What the task requires:
When you reach the line in the data below that contains "as a cemetery.", please start repeating lines exactly, and stop after the line that contains "eMail: | renate.breimann@ev-kirche-syburg-hoechsten.de |", repeating nothing else.

Dataset entries:
__________
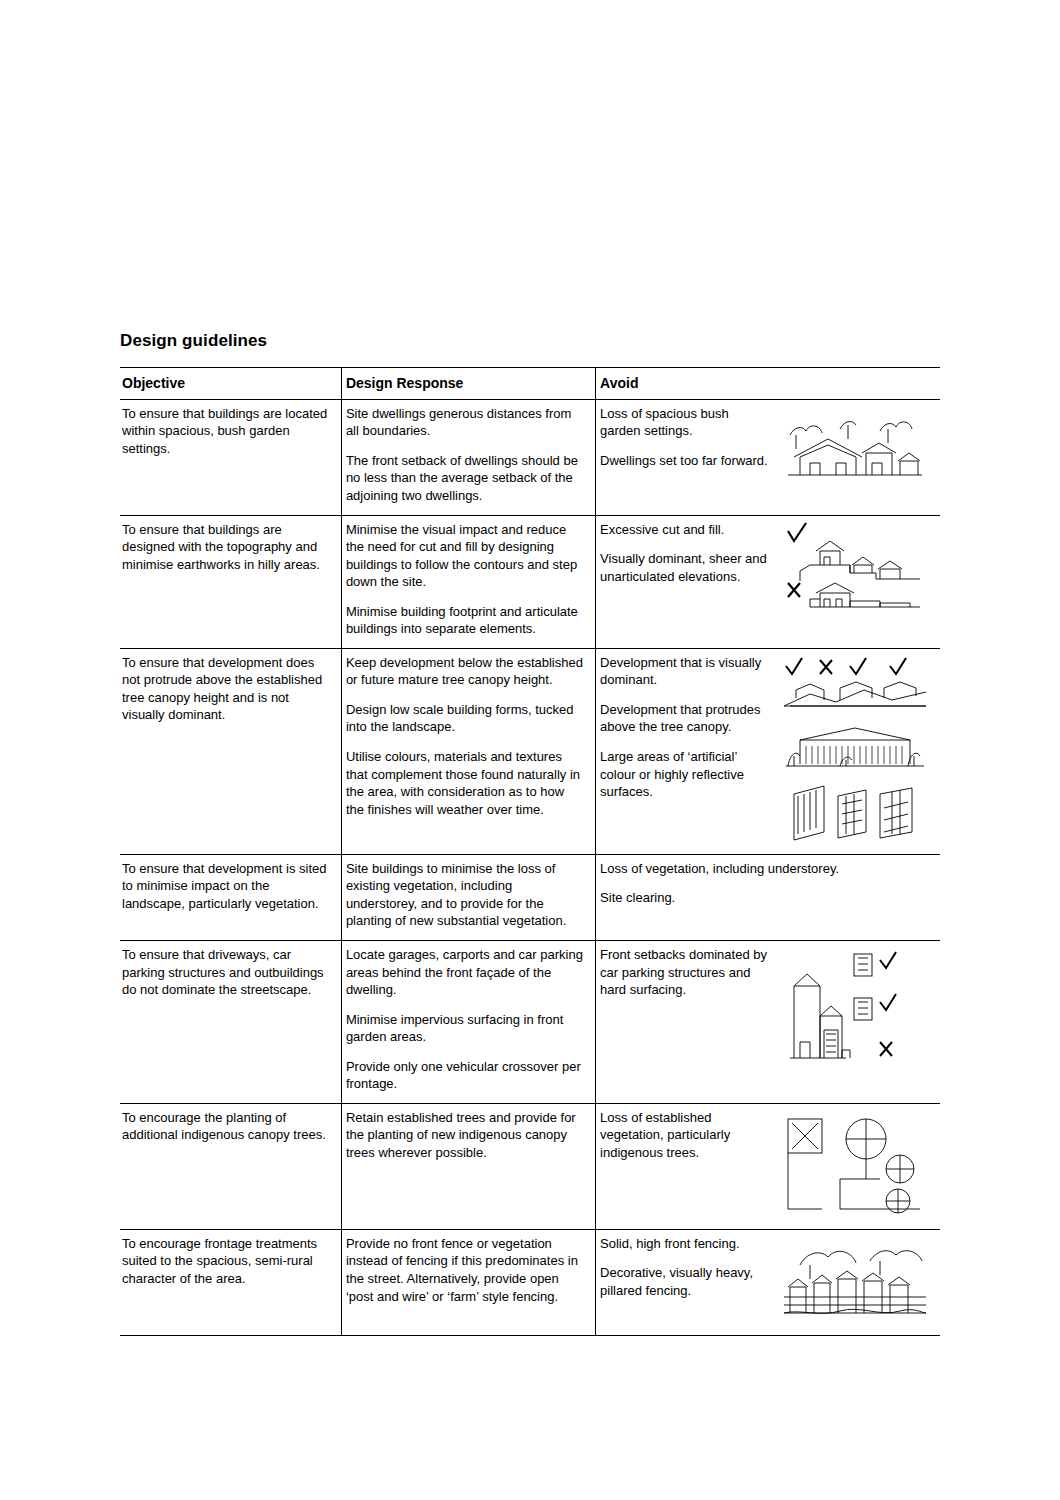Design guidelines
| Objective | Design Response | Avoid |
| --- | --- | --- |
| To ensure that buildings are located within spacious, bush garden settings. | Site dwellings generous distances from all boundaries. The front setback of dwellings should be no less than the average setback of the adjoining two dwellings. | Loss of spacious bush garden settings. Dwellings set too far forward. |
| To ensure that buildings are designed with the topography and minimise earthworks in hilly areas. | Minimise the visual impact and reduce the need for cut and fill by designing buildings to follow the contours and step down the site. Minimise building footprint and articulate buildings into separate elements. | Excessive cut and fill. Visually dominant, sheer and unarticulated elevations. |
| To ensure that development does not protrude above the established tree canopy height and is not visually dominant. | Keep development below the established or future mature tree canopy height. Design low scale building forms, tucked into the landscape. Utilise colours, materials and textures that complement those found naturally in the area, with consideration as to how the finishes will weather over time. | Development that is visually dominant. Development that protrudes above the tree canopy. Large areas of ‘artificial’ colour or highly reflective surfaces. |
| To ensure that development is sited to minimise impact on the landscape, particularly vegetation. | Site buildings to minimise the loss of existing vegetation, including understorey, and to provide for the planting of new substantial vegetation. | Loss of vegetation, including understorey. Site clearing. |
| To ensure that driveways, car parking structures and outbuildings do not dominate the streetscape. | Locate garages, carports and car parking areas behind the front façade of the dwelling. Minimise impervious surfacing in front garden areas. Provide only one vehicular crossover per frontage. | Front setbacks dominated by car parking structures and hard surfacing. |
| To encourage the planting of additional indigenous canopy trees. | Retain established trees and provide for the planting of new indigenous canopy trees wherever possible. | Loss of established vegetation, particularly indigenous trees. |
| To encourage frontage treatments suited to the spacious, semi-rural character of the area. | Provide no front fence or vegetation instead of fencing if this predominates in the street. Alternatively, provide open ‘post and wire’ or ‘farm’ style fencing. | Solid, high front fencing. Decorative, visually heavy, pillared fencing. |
__________
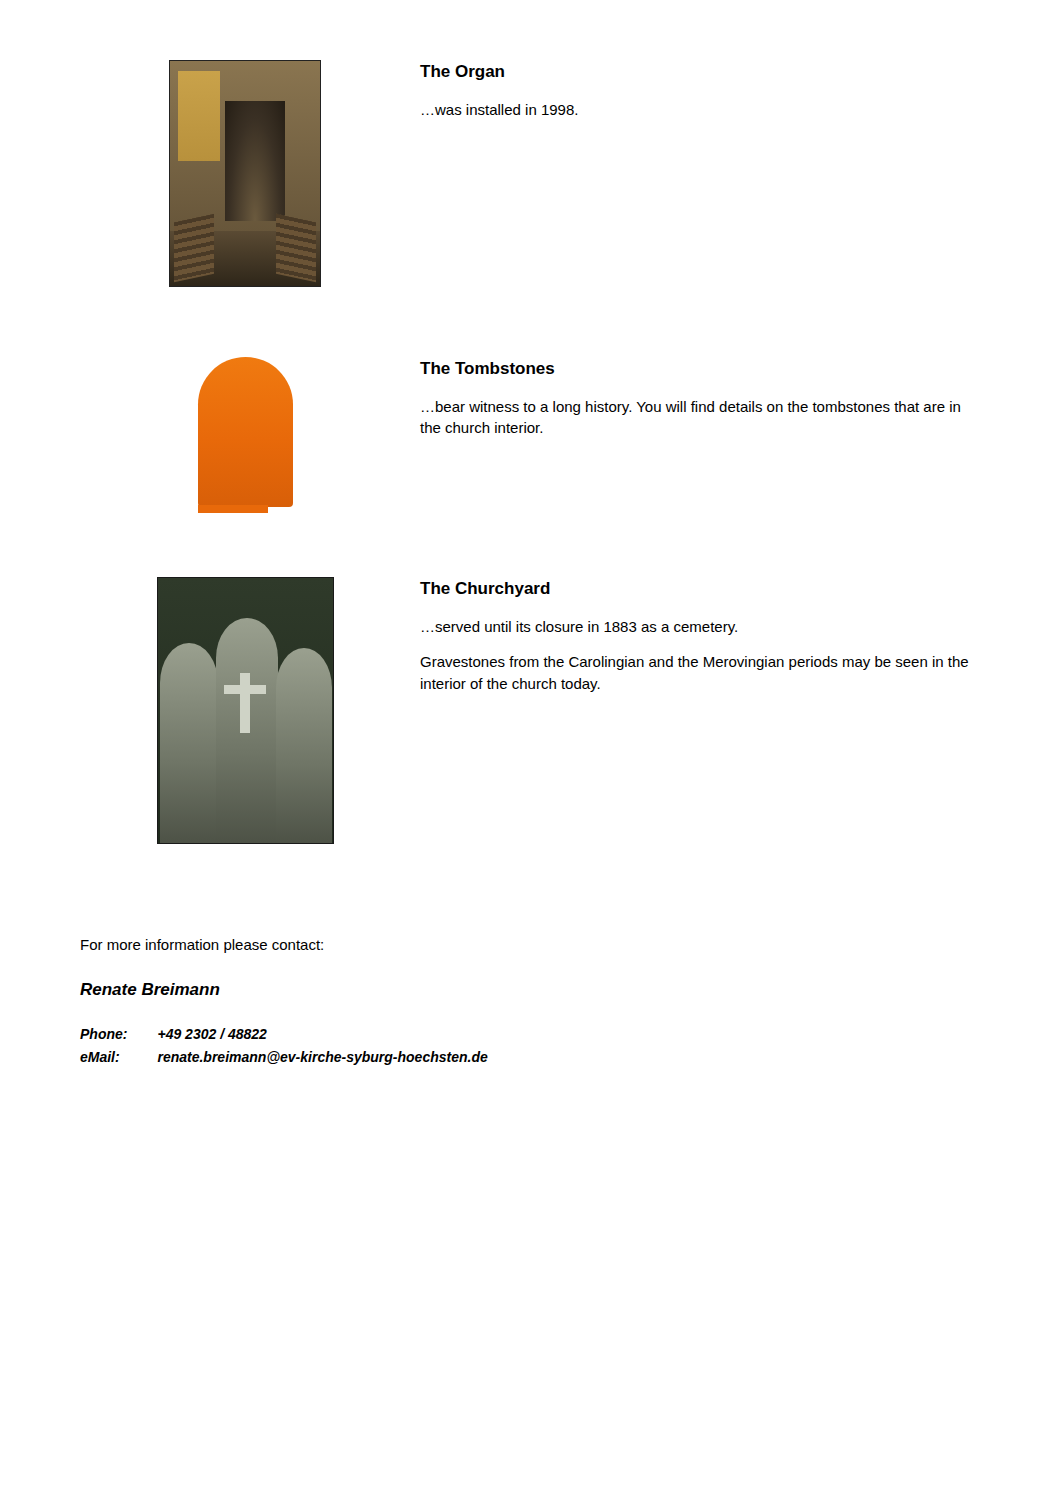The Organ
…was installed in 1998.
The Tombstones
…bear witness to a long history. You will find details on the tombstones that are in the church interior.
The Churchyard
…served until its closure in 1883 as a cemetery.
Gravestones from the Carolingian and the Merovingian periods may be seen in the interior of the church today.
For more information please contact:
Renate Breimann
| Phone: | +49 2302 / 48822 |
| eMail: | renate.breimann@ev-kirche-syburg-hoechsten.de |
__________
Answer to the exercise:
…served until its closure in 1883 as a cemetery.
Gravestones from the Carolingian and the Merovingian periods may be seen in the interior of the church today.
For more information please contact:
Renate Breimann
| Phone: | +49 2302 / 48822 |
| eMail: | renate.breimann@ev-kirche-syburg-hoechsten.de |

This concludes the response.